# phase shifter circuit

Discussion in 'Electronic Design' started by [email protected], Oct 18, 2007.

1. ### Guest

anyone know how to design a phase shifter circuit with standard
components?
input signal: 6.1v ac rms, 488hz
phase shift: 23 ±5 deg lead
output signal: must be capable of driving a DDC DRC-10520 (Ref
signal).
±15V on the board

2. ### Jan PanteltjeGuest

488Hz = 2.049180328 ms period time.
23 degrees is 23/360 x that = 130.9198543 us.
5 % of that = 6.54992714 us
So say we are safe with 131 us
That is 131 cycles of a 1 MHz clock.

So,
comparator - 131 cycle delay -
|
1MHz
clock

Solution: PIC.
Use 8 pin PIC. 12F629 it has the comparator.
pins: +, -, in, xtal in, xtal out, out: makes 7.
One spare pin to break off.

But actually, if you want to use the DCR-10520 to convert to sine,
then a PWM on the PIC can do that too.

3. ### Phil AllisonGuest

"Jan Panteltje"

Seems he wants to have his info before it arrives.

........ Phil

4. ### Jan PanteltjeGuest

My wrong, delay one cycle - lead = 2049.180328 - 130.918542 = 1918.261786
say 1918 us.
So delay 1918 clock ticks of 1MHz.

5. ### Phil AllisonGuest

"Jan Panteltje"

** That is 337 degrees of lag - according to the OP.

Betcha.

...... Phil

6. ### Jan PanteltjeGuest

Well, we will have to wait and see, I have hopes.

7. ### RST Engineering \(jw\)Guest

Not enough information. You **can** use a simple RC phase shifter with an
amplitude follower and about four or five stages to give you 337 degrees of
phase LAG, which is the same thing as 23 degrees of phase LEAD for the
following cycle.

Jim

--
"If you think you can, or think you can't, you're right."
--Henry Ford

anyone know how to design a phase shifter circuit with standard
components?
input signal: 6.1v ac rms, 488hz
phase shift: 23 ±5 deg lead
output signal: must be capable of driving a DDC DRC-10520 (Ref
signal).
±15V on the board

8. ### Phil HobbsGuest

For a fixed frequency, you can get small amounts of phase lead easily
with an RC highpass network. The phase of such a network is

tan(23 degrees)
phi = atan(1/(2*pi*f*RC)), so RC = --------------- = 138 microseconds.
2*pi*(488 Hz)

You could use a 140k resistor and a 1nF capacitor.

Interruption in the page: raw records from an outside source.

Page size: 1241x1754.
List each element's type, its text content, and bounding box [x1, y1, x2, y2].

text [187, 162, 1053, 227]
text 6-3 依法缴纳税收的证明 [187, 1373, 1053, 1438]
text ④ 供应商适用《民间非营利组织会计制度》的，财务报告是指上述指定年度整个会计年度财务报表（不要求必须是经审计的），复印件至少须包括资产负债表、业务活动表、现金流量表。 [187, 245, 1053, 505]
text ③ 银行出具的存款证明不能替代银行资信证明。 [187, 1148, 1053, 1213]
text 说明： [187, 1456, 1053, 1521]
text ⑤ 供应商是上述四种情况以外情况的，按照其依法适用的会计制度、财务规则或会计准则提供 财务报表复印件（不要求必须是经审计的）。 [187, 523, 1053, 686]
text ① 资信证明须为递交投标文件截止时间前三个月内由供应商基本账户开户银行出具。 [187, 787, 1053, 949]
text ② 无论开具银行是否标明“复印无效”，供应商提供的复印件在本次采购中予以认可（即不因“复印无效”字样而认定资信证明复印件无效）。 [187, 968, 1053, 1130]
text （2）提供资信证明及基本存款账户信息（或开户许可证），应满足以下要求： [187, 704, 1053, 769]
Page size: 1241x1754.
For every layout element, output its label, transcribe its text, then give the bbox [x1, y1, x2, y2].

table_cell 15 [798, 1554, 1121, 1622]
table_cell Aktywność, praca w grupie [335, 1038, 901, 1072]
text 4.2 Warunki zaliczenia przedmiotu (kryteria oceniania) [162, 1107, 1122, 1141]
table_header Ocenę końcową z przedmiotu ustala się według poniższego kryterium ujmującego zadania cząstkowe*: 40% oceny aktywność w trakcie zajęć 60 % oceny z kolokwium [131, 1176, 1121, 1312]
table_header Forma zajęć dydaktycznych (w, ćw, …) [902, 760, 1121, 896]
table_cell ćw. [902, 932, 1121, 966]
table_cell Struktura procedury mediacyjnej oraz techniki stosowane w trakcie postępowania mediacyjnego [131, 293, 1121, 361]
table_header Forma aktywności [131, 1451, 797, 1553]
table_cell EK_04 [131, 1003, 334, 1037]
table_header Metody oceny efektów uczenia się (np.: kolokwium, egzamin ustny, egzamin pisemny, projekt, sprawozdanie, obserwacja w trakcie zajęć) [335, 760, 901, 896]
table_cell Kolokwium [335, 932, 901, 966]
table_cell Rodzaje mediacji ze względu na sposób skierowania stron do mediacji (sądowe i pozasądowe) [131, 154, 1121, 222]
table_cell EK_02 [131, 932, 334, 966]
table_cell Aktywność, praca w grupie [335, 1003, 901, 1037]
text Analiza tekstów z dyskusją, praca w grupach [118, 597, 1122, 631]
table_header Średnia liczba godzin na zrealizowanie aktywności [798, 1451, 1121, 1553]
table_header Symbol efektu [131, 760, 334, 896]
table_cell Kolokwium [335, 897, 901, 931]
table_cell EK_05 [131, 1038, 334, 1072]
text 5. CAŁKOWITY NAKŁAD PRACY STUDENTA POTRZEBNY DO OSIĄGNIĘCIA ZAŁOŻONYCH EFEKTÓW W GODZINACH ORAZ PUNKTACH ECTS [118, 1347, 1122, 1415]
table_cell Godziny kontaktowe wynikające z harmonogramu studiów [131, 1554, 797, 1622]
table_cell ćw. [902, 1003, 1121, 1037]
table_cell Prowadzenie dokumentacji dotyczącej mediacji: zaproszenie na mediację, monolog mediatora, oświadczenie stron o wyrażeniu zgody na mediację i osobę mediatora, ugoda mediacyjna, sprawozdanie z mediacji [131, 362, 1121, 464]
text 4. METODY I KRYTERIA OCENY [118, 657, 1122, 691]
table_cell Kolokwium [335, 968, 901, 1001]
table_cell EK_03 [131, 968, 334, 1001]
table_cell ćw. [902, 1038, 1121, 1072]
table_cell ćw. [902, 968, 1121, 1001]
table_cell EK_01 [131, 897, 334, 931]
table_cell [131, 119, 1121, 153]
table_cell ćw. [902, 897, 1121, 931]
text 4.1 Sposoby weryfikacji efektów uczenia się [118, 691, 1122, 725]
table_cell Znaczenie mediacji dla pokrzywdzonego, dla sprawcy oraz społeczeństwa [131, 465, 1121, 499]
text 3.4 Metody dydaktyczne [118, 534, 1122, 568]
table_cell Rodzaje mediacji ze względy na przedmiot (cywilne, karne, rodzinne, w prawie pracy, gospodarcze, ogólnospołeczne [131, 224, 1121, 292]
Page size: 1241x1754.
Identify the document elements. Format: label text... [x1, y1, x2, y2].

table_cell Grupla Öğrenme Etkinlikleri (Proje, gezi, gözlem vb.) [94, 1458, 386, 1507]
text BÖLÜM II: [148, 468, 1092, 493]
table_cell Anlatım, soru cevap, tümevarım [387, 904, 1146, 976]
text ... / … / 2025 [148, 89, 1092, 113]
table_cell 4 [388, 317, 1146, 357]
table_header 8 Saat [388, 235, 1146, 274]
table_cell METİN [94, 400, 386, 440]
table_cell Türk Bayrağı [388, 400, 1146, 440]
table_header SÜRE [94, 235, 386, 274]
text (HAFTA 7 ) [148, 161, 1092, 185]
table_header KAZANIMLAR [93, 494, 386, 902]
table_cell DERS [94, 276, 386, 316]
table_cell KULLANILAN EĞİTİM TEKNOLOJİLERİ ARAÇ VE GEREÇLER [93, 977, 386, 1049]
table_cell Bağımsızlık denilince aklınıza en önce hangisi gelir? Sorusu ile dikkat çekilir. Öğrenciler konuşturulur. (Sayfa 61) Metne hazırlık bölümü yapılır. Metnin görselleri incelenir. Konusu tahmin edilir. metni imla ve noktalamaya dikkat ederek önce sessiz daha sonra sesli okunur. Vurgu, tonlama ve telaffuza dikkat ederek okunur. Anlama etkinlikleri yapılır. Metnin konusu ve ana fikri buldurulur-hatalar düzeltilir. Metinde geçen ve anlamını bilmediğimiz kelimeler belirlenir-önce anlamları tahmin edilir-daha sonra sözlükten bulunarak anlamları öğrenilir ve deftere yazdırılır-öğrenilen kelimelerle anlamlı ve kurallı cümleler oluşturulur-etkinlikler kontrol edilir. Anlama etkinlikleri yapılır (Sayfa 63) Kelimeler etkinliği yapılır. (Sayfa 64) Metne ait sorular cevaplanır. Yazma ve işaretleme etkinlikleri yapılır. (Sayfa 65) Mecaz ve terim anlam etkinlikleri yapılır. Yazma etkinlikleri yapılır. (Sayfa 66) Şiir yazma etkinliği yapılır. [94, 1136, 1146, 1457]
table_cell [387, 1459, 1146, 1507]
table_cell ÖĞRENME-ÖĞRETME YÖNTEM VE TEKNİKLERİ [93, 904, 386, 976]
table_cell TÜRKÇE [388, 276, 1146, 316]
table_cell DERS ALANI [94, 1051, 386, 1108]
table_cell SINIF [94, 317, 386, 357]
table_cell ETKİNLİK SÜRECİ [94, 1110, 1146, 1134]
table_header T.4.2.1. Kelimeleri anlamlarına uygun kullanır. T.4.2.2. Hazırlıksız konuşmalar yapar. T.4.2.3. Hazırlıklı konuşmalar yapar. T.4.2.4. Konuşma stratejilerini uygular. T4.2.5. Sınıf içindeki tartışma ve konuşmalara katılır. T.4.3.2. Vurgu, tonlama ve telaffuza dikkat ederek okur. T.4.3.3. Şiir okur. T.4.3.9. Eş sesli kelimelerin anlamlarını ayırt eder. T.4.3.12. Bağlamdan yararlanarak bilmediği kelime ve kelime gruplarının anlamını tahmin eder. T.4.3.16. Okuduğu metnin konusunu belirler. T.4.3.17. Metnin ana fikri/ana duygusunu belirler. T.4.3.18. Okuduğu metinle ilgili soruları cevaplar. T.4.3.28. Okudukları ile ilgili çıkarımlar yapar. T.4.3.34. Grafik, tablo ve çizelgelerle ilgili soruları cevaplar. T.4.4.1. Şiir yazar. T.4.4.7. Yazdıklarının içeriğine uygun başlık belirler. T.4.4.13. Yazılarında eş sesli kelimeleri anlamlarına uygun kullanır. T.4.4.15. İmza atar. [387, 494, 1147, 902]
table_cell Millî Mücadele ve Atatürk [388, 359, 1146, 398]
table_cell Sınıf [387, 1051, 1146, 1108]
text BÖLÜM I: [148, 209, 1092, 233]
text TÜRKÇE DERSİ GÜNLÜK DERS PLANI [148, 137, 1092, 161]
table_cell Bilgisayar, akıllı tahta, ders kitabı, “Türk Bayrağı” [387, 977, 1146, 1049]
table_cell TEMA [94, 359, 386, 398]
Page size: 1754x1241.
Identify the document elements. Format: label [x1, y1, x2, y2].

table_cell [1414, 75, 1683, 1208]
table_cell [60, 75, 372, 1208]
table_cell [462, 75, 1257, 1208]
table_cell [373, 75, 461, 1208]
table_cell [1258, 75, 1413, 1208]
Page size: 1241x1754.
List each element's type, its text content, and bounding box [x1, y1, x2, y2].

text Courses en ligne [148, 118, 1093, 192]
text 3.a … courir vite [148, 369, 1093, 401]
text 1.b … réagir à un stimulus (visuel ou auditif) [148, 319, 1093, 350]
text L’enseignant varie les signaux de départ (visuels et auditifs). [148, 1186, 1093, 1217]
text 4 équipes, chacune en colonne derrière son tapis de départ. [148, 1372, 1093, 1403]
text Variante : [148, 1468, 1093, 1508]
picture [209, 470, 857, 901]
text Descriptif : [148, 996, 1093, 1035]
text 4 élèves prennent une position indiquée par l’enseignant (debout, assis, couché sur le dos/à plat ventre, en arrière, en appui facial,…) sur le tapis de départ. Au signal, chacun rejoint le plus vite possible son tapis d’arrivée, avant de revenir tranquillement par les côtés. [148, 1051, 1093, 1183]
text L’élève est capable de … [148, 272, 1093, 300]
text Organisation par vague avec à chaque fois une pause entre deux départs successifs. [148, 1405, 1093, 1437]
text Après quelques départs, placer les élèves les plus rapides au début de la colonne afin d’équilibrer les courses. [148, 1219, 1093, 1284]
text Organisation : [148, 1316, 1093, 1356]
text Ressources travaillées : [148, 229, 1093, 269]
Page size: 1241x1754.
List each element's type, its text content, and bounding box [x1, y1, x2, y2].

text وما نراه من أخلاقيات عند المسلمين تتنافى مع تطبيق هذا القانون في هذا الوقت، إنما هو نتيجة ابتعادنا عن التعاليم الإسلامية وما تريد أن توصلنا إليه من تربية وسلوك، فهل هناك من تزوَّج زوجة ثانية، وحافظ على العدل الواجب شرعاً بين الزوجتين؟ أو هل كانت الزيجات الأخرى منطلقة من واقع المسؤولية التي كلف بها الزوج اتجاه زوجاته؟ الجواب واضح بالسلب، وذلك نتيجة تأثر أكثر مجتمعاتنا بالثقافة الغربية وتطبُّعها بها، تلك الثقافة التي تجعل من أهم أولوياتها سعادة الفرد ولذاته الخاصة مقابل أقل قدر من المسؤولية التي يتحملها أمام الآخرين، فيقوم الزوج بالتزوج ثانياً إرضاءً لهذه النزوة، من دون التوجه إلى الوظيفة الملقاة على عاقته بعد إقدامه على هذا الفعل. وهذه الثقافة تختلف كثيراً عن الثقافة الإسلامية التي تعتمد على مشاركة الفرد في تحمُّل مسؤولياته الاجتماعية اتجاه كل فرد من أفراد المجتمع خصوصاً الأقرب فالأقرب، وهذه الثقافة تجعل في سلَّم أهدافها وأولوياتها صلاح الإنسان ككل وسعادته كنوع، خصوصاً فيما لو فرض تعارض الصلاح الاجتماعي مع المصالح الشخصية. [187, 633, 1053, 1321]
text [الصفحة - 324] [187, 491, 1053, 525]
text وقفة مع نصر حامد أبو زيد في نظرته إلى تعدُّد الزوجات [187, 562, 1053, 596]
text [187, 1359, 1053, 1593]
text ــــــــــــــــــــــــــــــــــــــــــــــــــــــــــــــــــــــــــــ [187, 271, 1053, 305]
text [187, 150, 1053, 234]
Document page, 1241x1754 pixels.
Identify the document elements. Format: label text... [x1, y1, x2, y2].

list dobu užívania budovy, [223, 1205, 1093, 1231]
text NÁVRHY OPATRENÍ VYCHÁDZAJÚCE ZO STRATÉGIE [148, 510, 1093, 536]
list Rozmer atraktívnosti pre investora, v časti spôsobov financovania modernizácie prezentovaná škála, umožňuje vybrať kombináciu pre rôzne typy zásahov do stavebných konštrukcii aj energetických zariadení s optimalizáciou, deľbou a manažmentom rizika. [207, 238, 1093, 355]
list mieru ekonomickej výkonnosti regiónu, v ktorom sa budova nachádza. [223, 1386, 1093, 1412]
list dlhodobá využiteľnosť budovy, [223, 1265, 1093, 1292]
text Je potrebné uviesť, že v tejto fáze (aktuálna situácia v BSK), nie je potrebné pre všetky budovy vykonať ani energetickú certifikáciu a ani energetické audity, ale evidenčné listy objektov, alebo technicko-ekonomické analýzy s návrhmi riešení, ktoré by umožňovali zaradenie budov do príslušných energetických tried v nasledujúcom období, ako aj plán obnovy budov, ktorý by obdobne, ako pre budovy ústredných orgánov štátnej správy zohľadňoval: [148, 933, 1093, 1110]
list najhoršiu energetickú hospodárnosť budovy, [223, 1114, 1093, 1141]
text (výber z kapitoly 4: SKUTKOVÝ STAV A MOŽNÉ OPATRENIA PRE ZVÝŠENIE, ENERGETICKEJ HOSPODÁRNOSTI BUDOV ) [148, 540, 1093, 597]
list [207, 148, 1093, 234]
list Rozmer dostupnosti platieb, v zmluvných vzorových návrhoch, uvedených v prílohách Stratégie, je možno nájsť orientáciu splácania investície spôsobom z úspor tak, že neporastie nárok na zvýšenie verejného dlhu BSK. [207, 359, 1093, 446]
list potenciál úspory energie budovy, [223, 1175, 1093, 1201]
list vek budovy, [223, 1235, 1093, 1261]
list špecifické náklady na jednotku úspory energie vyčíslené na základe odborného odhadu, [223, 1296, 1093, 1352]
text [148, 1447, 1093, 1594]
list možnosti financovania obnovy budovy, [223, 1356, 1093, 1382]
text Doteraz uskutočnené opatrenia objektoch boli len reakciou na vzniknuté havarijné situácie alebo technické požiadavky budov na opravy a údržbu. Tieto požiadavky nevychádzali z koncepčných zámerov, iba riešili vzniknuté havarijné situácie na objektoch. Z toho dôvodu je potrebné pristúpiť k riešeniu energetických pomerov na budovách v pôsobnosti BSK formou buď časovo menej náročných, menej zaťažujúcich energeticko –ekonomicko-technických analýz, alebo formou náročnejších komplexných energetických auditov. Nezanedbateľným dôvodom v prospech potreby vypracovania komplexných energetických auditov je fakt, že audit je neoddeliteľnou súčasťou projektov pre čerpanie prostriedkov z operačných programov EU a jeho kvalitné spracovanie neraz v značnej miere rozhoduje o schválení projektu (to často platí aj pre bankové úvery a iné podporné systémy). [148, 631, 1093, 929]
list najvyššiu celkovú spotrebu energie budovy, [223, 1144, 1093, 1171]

You'll want to use a
decent cap, so that your phase doesn't vary everyplace, but your spec
corresponds to about +- 25% capacitor tolerance, so something like a 10%
film cap will do fine.

You can clean up the edges with a comparator.

Cheers,

Phil Hobbs

9. ### Tom BruhnsGuest

Seems like other posters so far haven't quite groked what a DRC-10520
is. You need to drive the differential reference input with a
sinewave (not digital) at 3.4V RMS, and the input impedance is
guaranteed within 0.5% of 26 kohms. If your input 6.1V is isolated
(not ground referenced), it should be easy to use series capacitors
and resistors to scale and phase shift. Phil Hobbs' posting gives
you the basic info you need for the phase shift part...you just need
to understand how much attenuation there is in the high pass filter so
you know the voltage out of it, and then pick the load resistance such
that the added resistors and the internal DRC-10520 resistance form a
voltage divider to get you the rest of the way to 3.4 volts.

If your 6.1V is ground referenced, then I'm unsure whether you will be
able to use that directly or not. The DRC-10520 data sheet is very
vague on the common mode range of the reference input, and whether it
must be driven differentially or if instead RL may be grounded. I'd
call DDC about that one, to find out. If it can be grounded, then you
can just use a single series RC from your 6.1V to get the phase shift
and the attenuation. But DDC's data sheet for this part only shows
the reference being driven from an isolated transformer winding, so
it's not really clear how you're supposed to drive it single-ended.
It's also unclear to me just what they mean by listing different
single-ended and differential reference input impedances; perhaps you
can drive it single-ended with RL floating. Again, get ahold of DDC
and ask them! They should be happy to provide you with some
applications info about the part. It's to their advantage to have you
use the part successfully.

Cheers,
Tom